Вот и пустырь. Вечер медлил там, бронзовея, тихо дыша, нежась, как истомленный акробат, в прощальных лучах тепла и света. Вяз, свесив ветви, вглядывался в свое отражение, величаво слушал. Дети еще не ушли. Встретили его пустыми взглядами, не желая узнавать: им было весело. Сюзанна брела прочь, стиснув руки за спиной, с блаженно идиотической улыбкой озираясь на череду утят, смешно катившихся за нею следом. Фридрих протопотал к воде, сжимая в ручке большой окатыш. Башмаки, чулки промокли, он ухитрился заляпать даже брови. Окатыш плюхнулся с плоским плеском. «Смотри, смотри, папаша, там король! — видал?»

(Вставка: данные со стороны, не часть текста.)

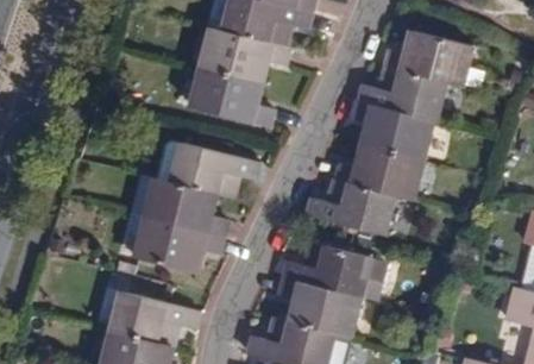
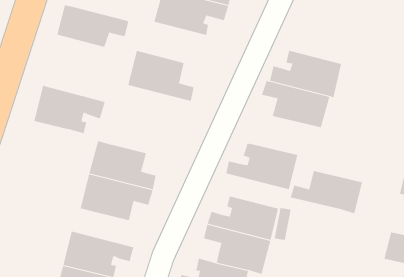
building: [199,29,288,81] -> [56,5,129,48]
building: [385,32,476,86] -> none
building: [168,137,256,196] -> [34,85,105,134]
building: [337,146,426,200] -> [290,170,363,214]

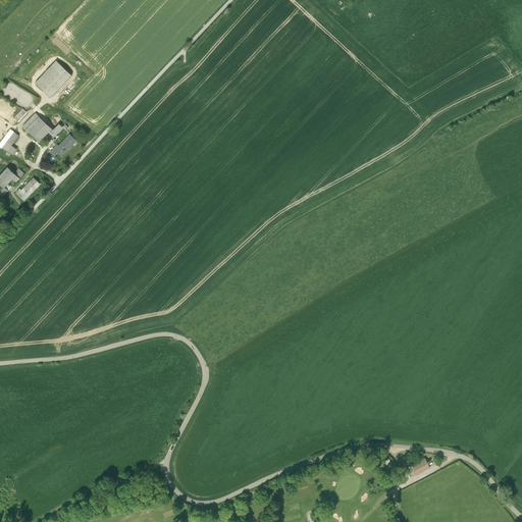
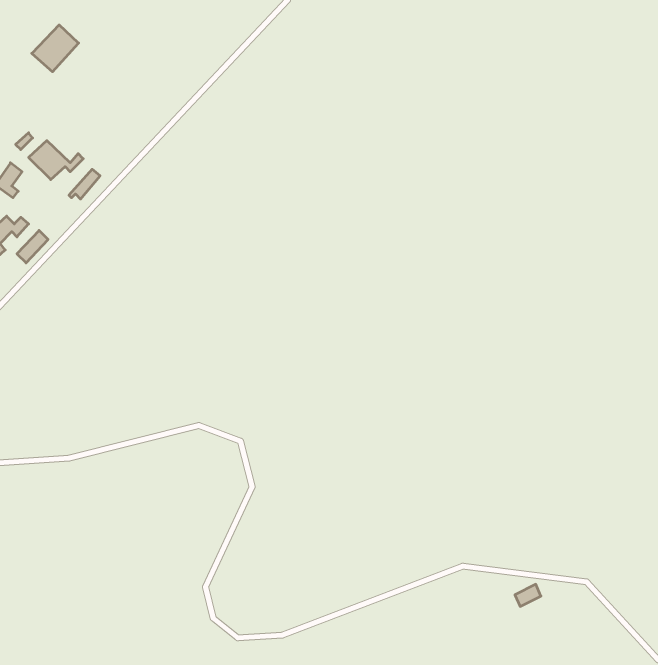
building: [30,60,66,97] -> [32,25,79,72]

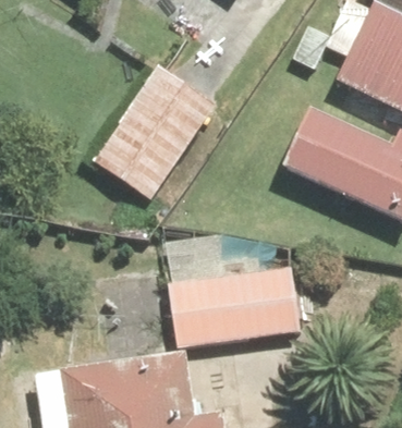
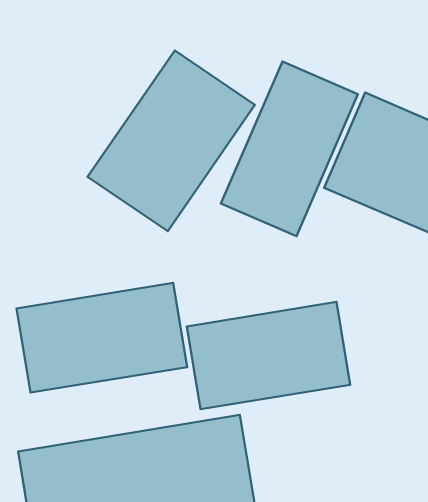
building: none -> [221,61,358,236]
building: none -> [17,283,187,393]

— Король, он самый, — подтвердил Генрих. Он пришел за детьми. — Как что кинешь в воду, он и подскочит, и тогда корону видно и на ней алмазы. Верно, Иоганн? Я так ему рассказывал.
— Не хочу домой, — протянул мальчик, любовно погружая ногу в грязь, вытягивая обратно с вкусным шлепком. — Хочу тут остаться, с дядей Генрихом и с бабушкой. — Задумчиво прищурясь. — А у них свинка есть.
Пруд потягивался, разглаживал мятые шелка. Крохотные прозрачные мушки пряли невидимую нить среди отраженных веток вяза, хлынули с мелей водорезы — ножки такие тонкие, что только точки оставляли на воде. Щедрая, расточительная жизнь! Он уселся на траву. Долгий был сегодня день, и полон маленьких открытий. Что с Региной делать? И как быть с матерью, которая все не натешится опасными забавами? Да, что делать. Мелькнуло, будто суля ответ, воспоминанье: итальянец Феликс пляшет со своими шлюхами где-то на задворках, в Праге. Огромная, шумная ноша нудила, жизнь сама подталкивала под локоть. Он улыбался, глядя вверх, на ветки. Возможно ли, неужто это, это— счастье?